• [PROBLEM DESCRIPTION]:
Nothing but the lines from the start of the records below through the line that has "415 62 29 Fax" should appear, each exactly as given.

Start of EXERCISE MATERIAL

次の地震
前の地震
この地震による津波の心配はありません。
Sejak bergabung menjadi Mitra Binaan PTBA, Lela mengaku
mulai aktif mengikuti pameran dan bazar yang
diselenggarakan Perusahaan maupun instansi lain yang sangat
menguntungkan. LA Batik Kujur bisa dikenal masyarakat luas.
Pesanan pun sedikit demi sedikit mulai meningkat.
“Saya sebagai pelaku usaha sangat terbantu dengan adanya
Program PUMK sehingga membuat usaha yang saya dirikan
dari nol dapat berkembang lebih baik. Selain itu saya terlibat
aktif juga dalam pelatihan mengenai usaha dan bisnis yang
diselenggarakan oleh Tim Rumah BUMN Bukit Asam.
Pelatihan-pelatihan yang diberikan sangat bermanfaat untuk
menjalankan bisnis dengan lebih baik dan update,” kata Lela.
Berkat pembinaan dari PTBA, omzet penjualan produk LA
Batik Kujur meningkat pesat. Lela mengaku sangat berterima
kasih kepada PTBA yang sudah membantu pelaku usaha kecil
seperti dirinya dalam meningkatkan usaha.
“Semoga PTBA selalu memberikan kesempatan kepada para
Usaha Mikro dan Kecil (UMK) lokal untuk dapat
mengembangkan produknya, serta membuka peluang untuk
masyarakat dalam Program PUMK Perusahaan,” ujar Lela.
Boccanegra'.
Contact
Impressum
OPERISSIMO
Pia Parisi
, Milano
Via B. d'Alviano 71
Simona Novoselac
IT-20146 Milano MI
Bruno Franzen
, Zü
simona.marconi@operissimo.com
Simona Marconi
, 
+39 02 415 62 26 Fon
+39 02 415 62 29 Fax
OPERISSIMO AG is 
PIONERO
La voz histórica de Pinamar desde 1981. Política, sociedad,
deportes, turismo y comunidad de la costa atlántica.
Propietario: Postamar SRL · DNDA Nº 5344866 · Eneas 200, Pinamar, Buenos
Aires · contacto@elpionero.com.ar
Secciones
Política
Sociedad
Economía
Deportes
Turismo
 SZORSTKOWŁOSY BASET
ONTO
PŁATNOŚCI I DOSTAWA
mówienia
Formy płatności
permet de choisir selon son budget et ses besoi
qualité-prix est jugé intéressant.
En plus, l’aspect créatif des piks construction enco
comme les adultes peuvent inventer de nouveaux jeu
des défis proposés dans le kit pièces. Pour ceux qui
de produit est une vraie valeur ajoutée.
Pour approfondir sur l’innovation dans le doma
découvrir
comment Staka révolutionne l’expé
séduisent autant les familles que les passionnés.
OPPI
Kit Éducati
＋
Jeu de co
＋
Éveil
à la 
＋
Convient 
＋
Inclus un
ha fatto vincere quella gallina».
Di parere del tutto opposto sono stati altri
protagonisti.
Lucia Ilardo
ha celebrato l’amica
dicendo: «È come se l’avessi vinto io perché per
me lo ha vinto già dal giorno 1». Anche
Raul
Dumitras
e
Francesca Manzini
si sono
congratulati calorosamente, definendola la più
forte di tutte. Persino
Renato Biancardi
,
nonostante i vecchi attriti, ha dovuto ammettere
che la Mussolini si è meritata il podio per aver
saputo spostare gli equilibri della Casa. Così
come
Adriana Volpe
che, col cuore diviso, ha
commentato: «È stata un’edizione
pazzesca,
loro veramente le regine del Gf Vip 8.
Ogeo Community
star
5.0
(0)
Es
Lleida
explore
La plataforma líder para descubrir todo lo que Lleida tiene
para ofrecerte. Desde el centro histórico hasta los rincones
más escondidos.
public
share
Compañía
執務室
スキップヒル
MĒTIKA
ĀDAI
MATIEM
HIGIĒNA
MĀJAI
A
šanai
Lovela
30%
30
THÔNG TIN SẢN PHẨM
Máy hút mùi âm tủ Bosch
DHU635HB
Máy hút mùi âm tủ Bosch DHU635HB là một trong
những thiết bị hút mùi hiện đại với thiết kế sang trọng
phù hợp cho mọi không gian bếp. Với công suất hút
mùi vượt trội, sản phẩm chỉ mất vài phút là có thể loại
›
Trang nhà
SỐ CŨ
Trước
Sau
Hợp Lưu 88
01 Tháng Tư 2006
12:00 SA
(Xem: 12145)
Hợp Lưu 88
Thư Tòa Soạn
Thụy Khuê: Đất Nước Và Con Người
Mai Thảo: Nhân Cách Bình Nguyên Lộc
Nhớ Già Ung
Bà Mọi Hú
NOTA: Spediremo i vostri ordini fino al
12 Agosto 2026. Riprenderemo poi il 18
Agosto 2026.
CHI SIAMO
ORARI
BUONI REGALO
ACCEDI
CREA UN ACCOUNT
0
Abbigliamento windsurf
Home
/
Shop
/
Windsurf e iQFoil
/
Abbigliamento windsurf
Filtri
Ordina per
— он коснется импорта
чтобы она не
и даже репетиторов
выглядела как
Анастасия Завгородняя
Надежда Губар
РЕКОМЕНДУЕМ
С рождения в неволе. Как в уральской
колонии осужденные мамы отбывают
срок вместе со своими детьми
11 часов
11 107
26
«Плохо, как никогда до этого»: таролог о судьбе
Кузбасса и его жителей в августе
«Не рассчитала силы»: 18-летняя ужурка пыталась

End of EXERCISE MATERIAL

• [RESPONSE AREA]:
次の地震
前の地震
この地震による津波の心配はありません。
Sejak bergabung menjadi Mitra Binaan PTBA, Lela mengaku
mulai aktif mengikuti pameran dan bazar yang
diselenggarakan Perusahaan maupun instansi lain yang sangat
menguntungkan. LA Batik Kujur bisa dikenal masyarakat luas.
Pesanan pun sedikit demi sedikit mulai meningkat.
“Saya sebagai pelaku usaha sangat terbantu dengan adanya
Program PUMK sehingga membuat usaha yang saya dirikan
dari nol dapat berkembang lebih baik. Selain itu saya terlibat
aktif juga dalam pelatihan mengenai usaha dan bisnis yang
diselenggarakan oleh Tim Rumah BUMN Bukit Asam.
Pelatihan-pelatihan yang diberikan sangat bermanfaat untuk
menjalankan bisnis dengan lebih baik dan update,” kata Lela.
Berkat pembinaan dari PTBA, omzet penjualan produk LA
Batik Kujur meningkat pesat. Lela mengaku sangat berterima
kasih kepada PTBA yang sudah membantu pelaku usaha kecil
seperti dirinya dalam meningkatkan usaha.
“Semoga PTBA selalu memberikan kesempatan kepada para
Usaha Mikro dan Kecil (UMK) lokal untuk dapat
mengembangkan produknya, serta membuka peluang untuk
masyarakat dalam Program PUMK Perusahaan,” ujar Lela.
Boccanegra'.
Contact
Impressum
OPERISSIMO
Pia Parisi
, Milano
Via B. d'Alviano 71
Simona Novoselac
IT-20146 Milano MI
Bruno Franzen
, Zü
simona.marconi@operissimo.com
Simona Marconi
, 
+39 02 415 62 26 Fon
+39 02 415 62 29 Fax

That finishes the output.